More Like RWD Is More Like It
At least once during every drive of a hot-rod Audi S, R, or RS model, we ask the Question, as in: "Will Audi ever give in and make us a rear-driver performance car with the engine up front?" In response this time, Peter Schwarzenbauer of the Audi management board told us, "Never. Not while I'm here, at the very least."
So, rather than invest in a rear-wheel-drive platform that can turn an Audi into a BMW, Ingolstadt has done everything it can to urge its heavy, high-performance all-wheel-drive cars to let us have more fun during more technical driving — that is to say, something more than the usual lack of decent turn-in followed by mad understeer. In this case, the 2009 Audi S4 introduces the company's pretty good solution.
For around $900 (and well worth it), you can equip your S4 with a rear-mounted sport differential supplied by Magna in Austria. Much like the recently introduced rear differential for the Haldex all-wheel-drive system used by Saab and the new all-wheel-drive BMW xDrive solution, the Magna differential shifts torque across the rear wheels, accelerating the outside rear wheel to push you through a curve proactively instead of just waiting around for stability control to poop on the party.
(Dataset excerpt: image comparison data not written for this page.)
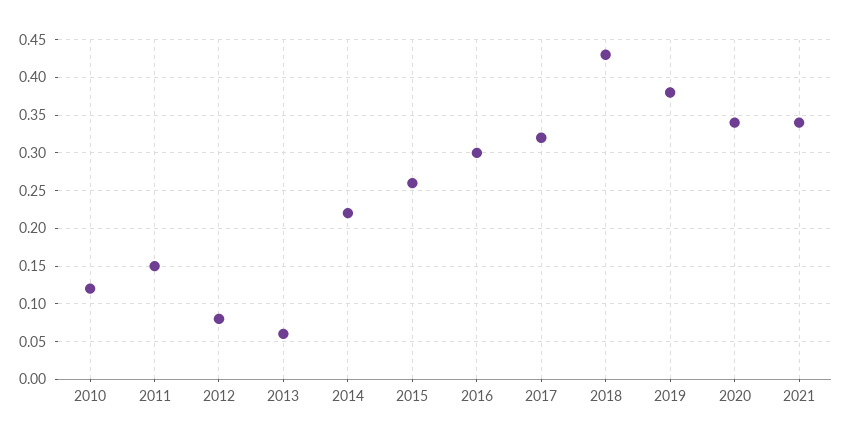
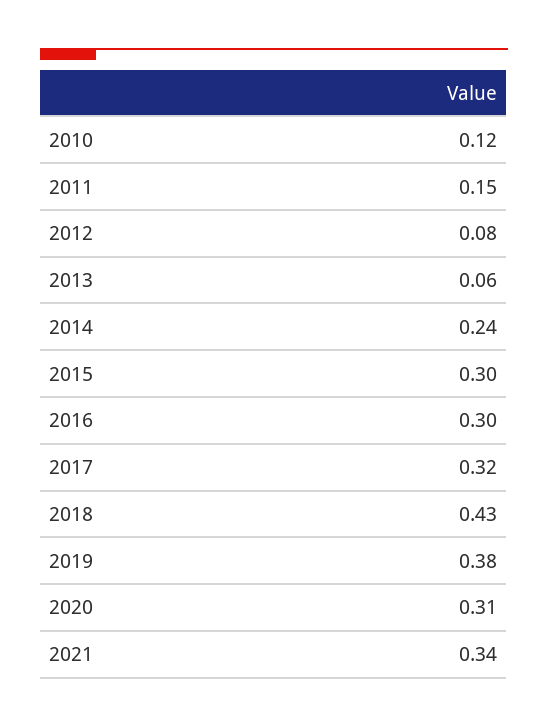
2014: 0.22 -> 0.24
2015: 0.26 -> 0.3
2020: 0.34 -> 0.31

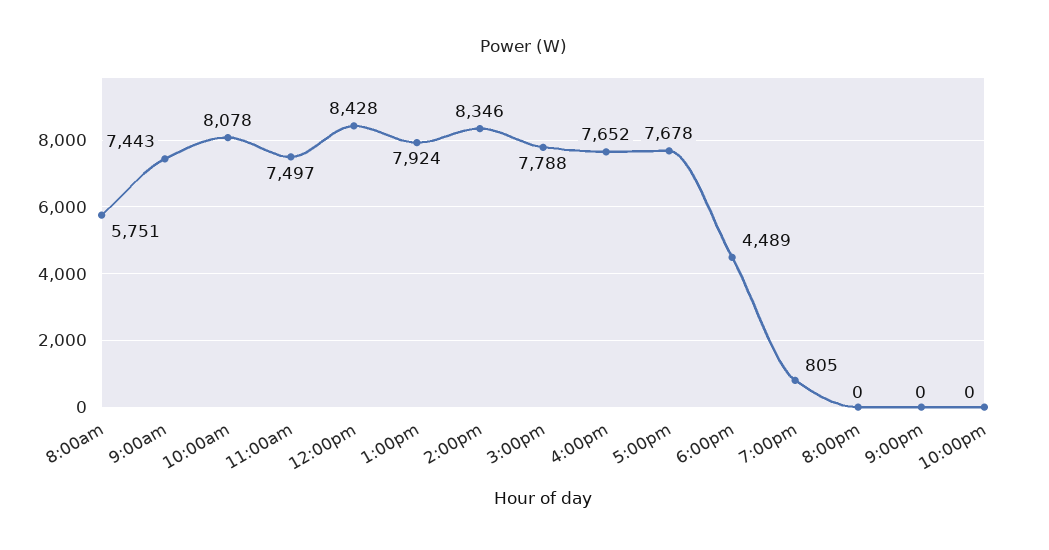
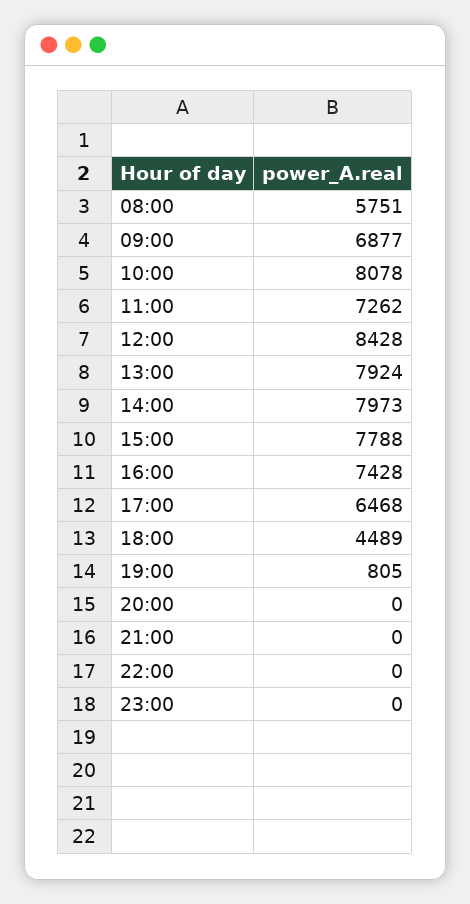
9:00am: 7443 -> 6877
11:00am: 7497 -> 7262
2:00pm: 8346 -> 7973
4:00pm: 7652 -> 7428
5:00pm: 7678 -> 6468
23:00: none -> 0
We got our best results by disabling the stability control and anti-slide-recovery electronics, dialing the ADS configuration to Dynamic and just going for it. Thanks to an overall ride height that's 0.8 inch lower than that of the A6, the optional 19-inch wheels with harder Dunlop tires, Audi's newest steering with just 2.2 turns lock-to-lock, 80 percent of the engine torque going to the rear wheels (40 percent front/60 percent rear is the usual split), stiffer springs, more tire camber and steering caster, and quick supercharged engine response (whew!), the 2009 Audi S4 attacked the track and rural roads with uncommon zeal for a car based on the cooking A4.
This car can still understeer, but it now has a chassis that's up to clubsport-style antics. Of course, if you could equip an A4 with a 25:75 bias Quattro setup with the extreme possibility of a 5:95 split and then peel off another 200 pounds yet, such a car could be a legend. For now, though, the 2009 Audi S4 is sweet progress.
Fierce and Frugal
Even though the S4's supercharged V6 encourages you to seek its 7,000-rpm redline and its exhaust note puts us in mind of a double-barreled fat-bore V8, Audi is estimating this car with a manual transmission will achieve 17 mpg EPA city and 32 mpg EPA highway in the U.S. The S tronic car coaxes 1 mpg more from the highway rating.
Audi itself reckons that this supercharged V6 delivers 30 percent better fuel economy than the 4.2-liter V8. Carbon-dioxide emissions ratings are way down here versus the V8 as well, to the tune of 21 percent.